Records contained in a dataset
• • • • •

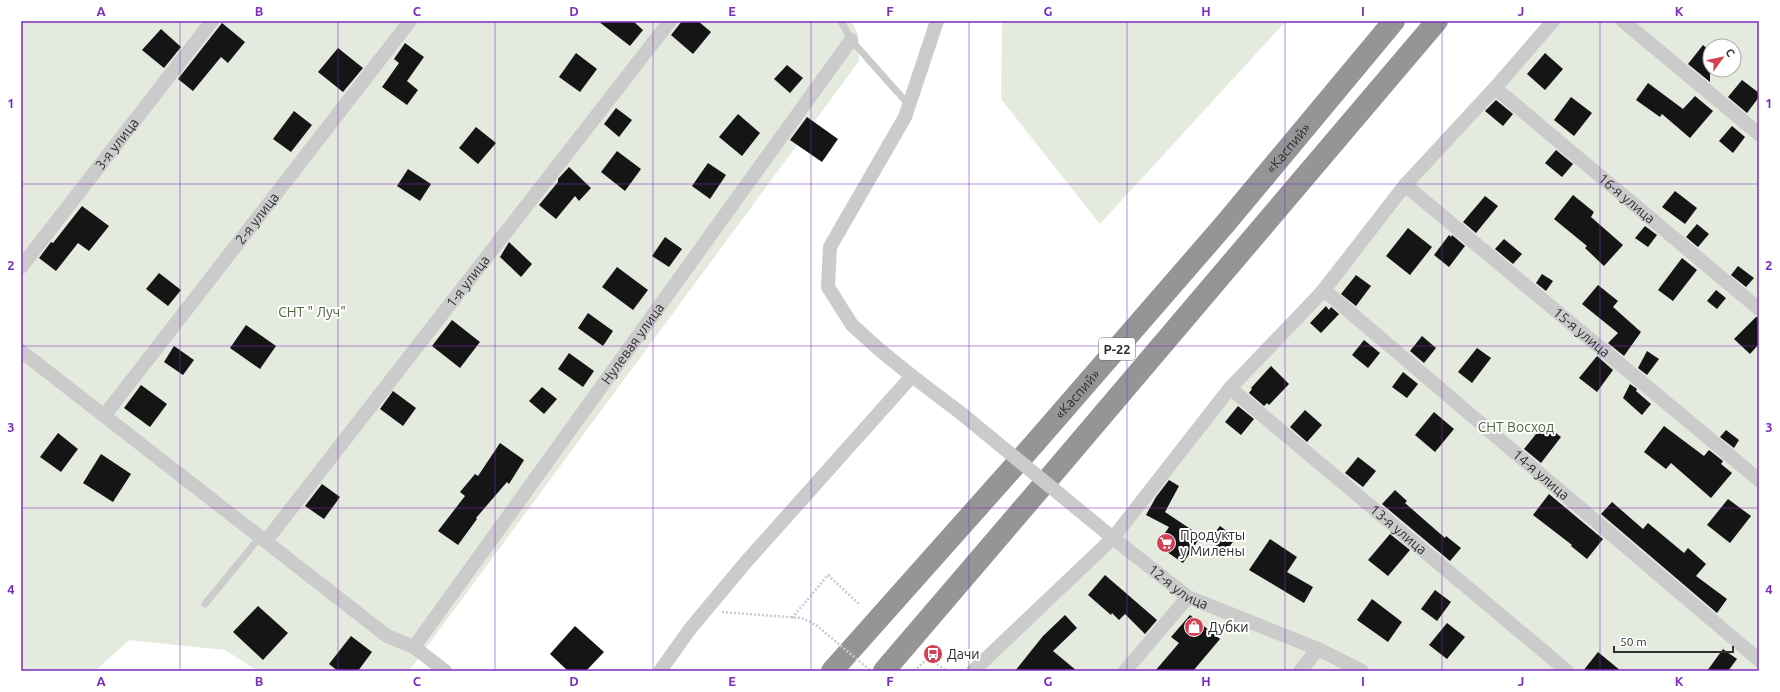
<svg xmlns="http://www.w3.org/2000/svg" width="1780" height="692" font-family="Ubuntu,sans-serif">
	<rect width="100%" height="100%" fill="#fff"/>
	<g fill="#e4eadd" fill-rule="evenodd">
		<polygon points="21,21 851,21 858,34 859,61 409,671 258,671 225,650 129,640 95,671 21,671"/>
		<polygon points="1002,21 1286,21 1100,224 1001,99"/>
		<path d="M1546,21H1759V671H964L1095,552L1221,391L1313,291L1396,186ZM1710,46H1734V70H1710Z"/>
	</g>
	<g fill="#151515">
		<polygon points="598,21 633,21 643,30 630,46"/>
		<polygon points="682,21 698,21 711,32 693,54 671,35"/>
		<polygon points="222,23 245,42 228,63 221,57 193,91 178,79"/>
		<polygon points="161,29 181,47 164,68 142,50"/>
		<polygon points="405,43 424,57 407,81 418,90 407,105 382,87 399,63 394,59"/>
		<polygon points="1703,45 1710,51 1710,82 1688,64"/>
		<polygon points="338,48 363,68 343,92 318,72"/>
		<polygon points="576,53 597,69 580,92 559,77"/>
		<polygon points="1545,53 1563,69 1545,90 1527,74"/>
		<polygon points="787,65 803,78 790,93 774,79"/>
		<polygon points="1742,80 1759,93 1759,97 1747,113 1728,97"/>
		<polygon points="1648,83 1683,109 1695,96 1713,111 1690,138 1662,114 1660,117 1636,100"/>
		<polygon points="1571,97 1592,113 1574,136 1554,120"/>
		<polygon points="1496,100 1513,114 1503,126 1485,111"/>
		<polygon points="616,108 632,120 619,137 604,124"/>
		<polygon points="294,111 312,125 291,152 273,139"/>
		<polygon points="738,114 760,133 742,156 719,137"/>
		<polygon points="807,117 838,139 822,162 790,140"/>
		<polygon points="1732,126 1745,137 1733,153 1719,141"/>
		<polygon points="476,127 496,143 478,164 459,148"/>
		<polygon points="1556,150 1573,164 1562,177 1545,163"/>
		<polygon points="617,151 641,169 625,191 601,172"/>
		<polygon points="708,163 726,175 710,199 692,186"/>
		<polygon points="569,167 591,188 579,201 575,196 556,219 539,205 558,182 558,179"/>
		<polygon points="408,169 431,184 420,201 397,186"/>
		<polygon points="1675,191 1697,208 1685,224 1662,207"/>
		<polygon points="1573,195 1594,212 1591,217 1623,245 1604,266 1585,248 1587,246 1554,219"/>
		<polygon points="1485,196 1498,206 1476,233 1463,222"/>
		<polygon points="82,206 109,226 89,251 78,243 56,271 39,258 51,242 53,243"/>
		<polygon points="1697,224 1709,234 1698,247 1686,237"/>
		<polygon points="1645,226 1657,235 1648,247 1635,238"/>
		<polygon points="1408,228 1432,247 1410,275 1386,256"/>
		<polygon points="1449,235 1451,237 1452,235 1465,246 1449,267 1434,255"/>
		<polygon points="665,237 682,249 669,267 652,256"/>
		<polygon points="1504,239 1522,254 1513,264 1495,249"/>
		<polygon points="509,242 532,264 521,277 500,257"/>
		<polygon points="1682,258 1697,270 1673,301 1658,290"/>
		<polygon points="1738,266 1754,278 1746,287 1731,275"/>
		<polygon points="617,267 648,290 633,310 602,287"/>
		<polygon points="159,273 181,290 168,306 146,289"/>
		<polygon points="1542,274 1553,281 1546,291 1536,283"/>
		<polygon points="1356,275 1371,286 1356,306 1341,294"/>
		<polygon points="1598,285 1618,301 1613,307 1641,332 1624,356 1608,343 1618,333 1582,304"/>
		<polygon points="1716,290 1726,298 1717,309 1707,301"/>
		<polygon points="1326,306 1329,310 1331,307 1339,314 1321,333 1310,323"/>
		<polygon points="588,313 613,331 603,346 578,328"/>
		<polygon points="1756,317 1759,317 1759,344 1750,354 1734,339"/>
		<polygon points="452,320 480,342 460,368 432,346"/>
		<polygon points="246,325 276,346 260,369 230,348"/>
		<polygon points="1422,336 1436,348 1424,363 1410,351"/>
		<polygon points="1364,340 1380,353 1368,368 1352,355"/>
		<polygon points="174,346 194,360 183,375 164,362"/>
		<polygon points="1477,348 1491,358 1472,383 1458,372"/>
		<polygon points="1647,351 1659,359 1647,375 1638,368"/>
		<polygon points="569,353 594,371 583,387 558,369"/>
		<polygon points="1597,356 1613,370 1597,392 1579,378"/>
		<polygon points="1271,366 1289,384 1269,405 1267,403 1264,406 1249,393 1252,389 1251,388"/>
		<polygon points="1403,372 1418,384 1407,398 1392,387"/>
		<polygon points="1630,384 1637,389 1636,391 1651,404 1642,415 1623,398"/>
		<polygon points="141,385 167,404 150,427 124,408"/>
		<polygon points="542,387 557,399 544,414 529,401"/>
		<polygon points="393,391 416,408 403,426 380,409"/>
		<polygon points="1238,406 1254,419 1241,435 1225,422"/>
		<polygon points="1305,410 1322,425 1307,442 1290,427"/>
		<polygon points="1434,412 1454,429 1435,452 1415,435"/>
		<polygon points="1544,424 1561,437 1541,463 1524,449"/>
		<polygon points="1664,426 1704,456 1709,450 1723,461 1721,464 1732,473 1711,498 1671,463 1666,469 1644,452"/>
		<polygon points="1726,430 1739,440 1734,448 1720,437"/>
		<polygon points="58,433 78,449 61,472 40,457"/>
		<polygon points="500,443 524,460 509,484 507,482 476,518 477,519 458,545 438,531 465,496 460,492 475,474 478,476"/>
		<polygon points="101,454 131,474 113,502 83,483"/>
		<polygon points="1358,457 1376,471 1363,487 1345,473"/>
		<polygon points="1169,480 1179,486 1165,512 1201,536 1183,563 1157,545 1169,527 1146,515 1156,497"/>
		<polygon points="322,484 340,497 324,519 305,506"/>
		<polygon points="1395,490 1407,501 1405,503 1445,538 1446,536 1461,548 1450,561 1382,504"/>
		<polygon points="1549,494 1603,539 1587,559 1571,546 1572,545 1533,515"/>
		<polygon points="1728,499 1751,516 1730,543 1707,525"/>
		<polygon points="1612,502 1643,529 1648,523 1684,553 1688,548 1706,564 1696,576 1727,599 1717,613 1601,514"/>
		<polygon points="1220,526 1236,538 1225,552 1209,540"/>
		<polygon points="1390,534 1410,550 1388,576 1368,560"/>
		<polygon points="1270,539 1297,557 1287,572 1313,587 1304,603 1249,570"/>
		<polygon points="1105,575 1157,620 1145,634 1125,614 1119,620 1112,613 1111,615 1088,595"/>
		<polygon points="1435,590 1451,602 1437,621 1421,609"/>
		<polygon points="1372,599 1402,622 1388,642 1357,620"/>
		<polygon points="258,606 288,633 263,660 233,632"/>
		<polygon points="1065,615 1077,628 1053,651 1077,671 1015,671 1043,636"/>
		<polygon points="1190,615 1220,639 1193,671 1155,671 1179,643 1171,637"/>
		<polygon points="1447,623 1465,637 1447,659 1429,645"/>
		<polygon points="575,626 604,652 586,671 568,671 550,654"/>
		<polygon points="351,636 372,652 358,671 338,671 329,664"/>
		<polygon points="1723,649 1737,659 1728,671 1707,671"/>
		<polygon points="1598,652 1621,671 1583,671"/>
	</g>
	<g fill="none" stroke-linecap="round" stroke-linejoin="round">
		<g stroke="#cbcbcb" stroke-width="2.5" stroke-dasharray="2 2" stroke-linecap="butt">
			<polyline points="722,612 802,618 816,625"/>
			<polyline points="792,618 828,575 860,605"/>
			<polyline points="914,671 924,662 930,660 947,671"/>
		</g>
		<g stroke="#cbcbcb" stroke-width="7">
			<polyline points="841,21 851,40 909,105"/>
			<polyline points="205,604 260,537"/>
		</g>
		<g stroke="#cbcbcb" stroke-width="14">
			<polyline points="1623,21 1759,134"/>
			<path id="s1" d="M1495,88L1759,309"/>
			<path id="s2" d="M1405,185L1759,480"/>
			<path id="s3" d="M21,267L212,21"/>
			<path id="s4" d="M1324,290L1759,660"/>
			<polyline points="21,351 387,636 414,647 445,671"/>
			<polyline points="912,376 881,351 852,325 828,287 830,247 905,117 937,21"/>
			<path id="s5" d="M1230,388L1567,671"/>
			<path id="s6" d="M104,416L410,21"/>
			<path id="s7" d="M1113,538L1188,597L1318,649L1362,671"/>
			<path id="s8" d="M266,541L670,21"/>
			<path id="s9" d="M414,647L851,40"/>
			<polyline points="660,671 690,629 746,562 912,376 962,414"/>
			<polyline points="973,671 1113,538 1230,388 1324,290 1405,185 1495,88 1553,21"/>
			<polyline points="1125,671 1188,597"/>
			<polyline points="1300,671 1318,649"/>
		</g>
		<g stroke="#959595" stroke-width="22">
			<path id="s10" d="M832,671L1034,444L1225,224L1394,21"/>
			<polyline points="884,671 1061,464 1437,21"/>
		</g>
		<polyline stroke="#cbcbcb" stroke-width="2.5" stroke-dasharray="2 2" stroke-linecap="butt" points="816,625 871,671"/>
		<polyline stroke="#cbcbcb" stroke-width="14" points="962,414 1113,538"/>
	</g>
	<path fill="none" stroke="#7b2cbf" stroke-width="1" stroke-opacity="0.55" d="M180,21V671M338,21V671M495,21V671M653,21V671M811,21V671M969,21V671M1127,21V671M1285,21V671M1442,21V671M1600,21V671M21,184H1759M21,346H1759M21,508H1759"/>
	<defs>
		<g id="supermarket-disc" transform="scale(1)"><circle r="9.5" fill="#d34154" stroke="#fff"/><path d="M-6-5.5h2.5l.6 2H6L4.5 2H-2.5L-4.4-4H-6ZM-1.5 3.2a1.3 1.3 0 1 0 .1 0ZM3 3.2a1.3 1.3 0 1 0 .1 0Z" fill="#fff"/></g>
		<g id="shop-disc" transform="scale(1)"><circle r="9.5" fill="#d34154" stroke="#fff"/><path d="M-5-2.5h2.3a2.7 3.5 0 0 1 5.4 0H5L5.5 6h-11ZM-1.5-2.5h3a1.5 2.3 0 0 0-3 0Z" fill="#fff"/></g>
		<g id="bus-disc" transform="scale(1)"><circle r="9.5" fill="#d34154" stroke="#fff"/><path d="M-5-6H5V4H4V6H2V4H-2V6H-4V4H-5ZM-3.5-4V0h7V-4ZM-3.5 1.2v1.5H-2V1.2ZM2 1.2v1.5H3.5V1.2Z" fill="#fff"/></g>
	</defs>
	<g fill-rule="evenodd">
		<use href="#supermarket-disc" x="1166" y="543"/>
		<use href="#shop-disc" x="1194" y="627"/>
		<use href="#bus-disc" x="933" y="654"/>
	</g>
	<g text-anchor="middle" stroke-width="4" stroke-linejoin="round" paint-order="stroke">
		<rect fill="#fff" stroke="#6d6d6d" stroke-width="1" x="1099" y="338" width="36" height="22" rx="3"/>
		<g font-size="13" font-weight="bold" fill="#2e2e2e">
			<text x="1117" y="354">Р-22</text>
		</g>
		<g font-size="14" fill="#2e2e2e" stroke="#fff">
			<text dy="5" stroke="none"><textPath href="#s3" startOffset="156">3-я улица</textPath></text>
			<text dy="5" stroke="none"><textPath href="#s10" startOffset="694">«Каспий»</textPath></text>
			<text dy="5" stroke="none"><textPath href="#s1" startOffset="172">16-я улица</textPath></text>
			<text dy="5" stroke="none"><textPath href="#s6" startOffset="250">2-я улица</textPath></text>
			<text dy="5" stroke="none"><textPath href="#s8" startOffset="329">1-я улица</textPath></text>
			<text dy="5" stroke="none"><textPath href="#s2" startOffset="230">15-я улица</textPath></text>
			<text dy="5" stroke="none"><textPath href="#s9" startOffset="374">Нулевая улица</textPath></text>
			<text dy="5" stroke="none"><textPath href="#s10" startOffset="370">«Каспий»</textPath></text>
			<text dy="5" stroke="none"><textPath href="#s4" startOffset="285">14-я улица</textPath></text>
			<text dy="5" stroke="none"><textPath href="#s5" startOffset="220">13-я улица</textPath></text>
			<text dy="5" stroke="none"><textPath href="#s7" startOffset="82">12-я улица</textPath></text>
		</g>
		<g font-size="14" fill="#536440" stroke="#fff">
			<text x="312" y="317">СНТ " Луч"</text>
			<text x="1516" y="432">СНТ Восход</text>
		</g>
		<g font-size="14" fill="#2e2e2e" stroke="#fff" text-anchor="start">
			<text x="1180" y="540">Продукты<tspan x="1180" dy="16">у Милены</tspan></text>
			<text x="1208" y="632">Дубки</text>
			<text x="947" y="659">Дачи</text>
		</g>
	</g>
	<rect width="1780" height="692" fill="none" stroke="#ffffff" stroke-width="44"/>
	<g transform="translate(1722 58) rotate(57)"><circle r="19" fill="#ffffff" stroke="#ababab"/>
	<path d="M0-3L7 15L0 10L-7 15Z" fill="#d34154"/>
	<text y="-6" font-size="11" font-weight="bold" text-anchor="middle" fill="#2e2e2e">С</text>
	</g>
	<path d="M1614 646v6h119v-6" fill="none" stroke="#2e2e2e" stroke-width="2"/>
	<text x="1620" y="646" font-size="12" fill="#2e2e2e" stroke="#ffffff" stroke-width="3" paint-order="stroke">50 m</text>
	<rect x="22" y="22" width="1736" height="648" fill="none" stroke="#7b2cbf" stroke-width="1.5"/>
	<g font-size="13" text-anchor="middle" font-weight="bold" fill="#7b2cbf">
		<text x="101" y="16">A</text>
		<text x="259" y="16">B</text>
		<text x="417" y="16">C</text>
		<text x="574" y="16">D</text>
		<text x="732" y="16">E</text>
		<text x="890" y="16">F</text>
		<text x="1048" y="16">G</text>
		<text x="1206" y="16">H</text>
		<text x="1363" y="16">I</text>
		<text x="1521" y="16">J</text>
		<text x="1679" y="16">K</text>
		<text x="11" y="108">1</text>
		<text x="1769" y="108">1</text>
		<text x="11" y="270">2</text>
		<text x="1769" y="270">2</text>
		<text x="11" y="432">3</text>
		<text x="1769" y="432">3</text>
		<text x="11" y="594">4</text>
		<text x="1769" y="594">4</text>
		<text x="101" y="686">A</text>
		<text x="259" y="686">B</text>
		<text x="417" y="686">C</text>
		<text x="574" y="686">D</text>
		<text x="732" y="686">E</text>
		<text x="890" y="686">F</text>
		<text x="1048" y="686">G</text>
		<text x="1206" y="686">H</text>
		<text x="1363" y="686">I</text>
		<text x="1521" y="686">J</text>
		<text x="1679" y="686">K</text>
	</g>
</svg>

• • • • •

# The task:
In the entries above, find each line with the word "round" and copy it.

# Written response:
	<g fill="none" stroke-linecap="round" stroke-linejoin="round">
	<g text-anchor="middle" stroke-width="4" stroke-linejoin="round" paint-order="stroke">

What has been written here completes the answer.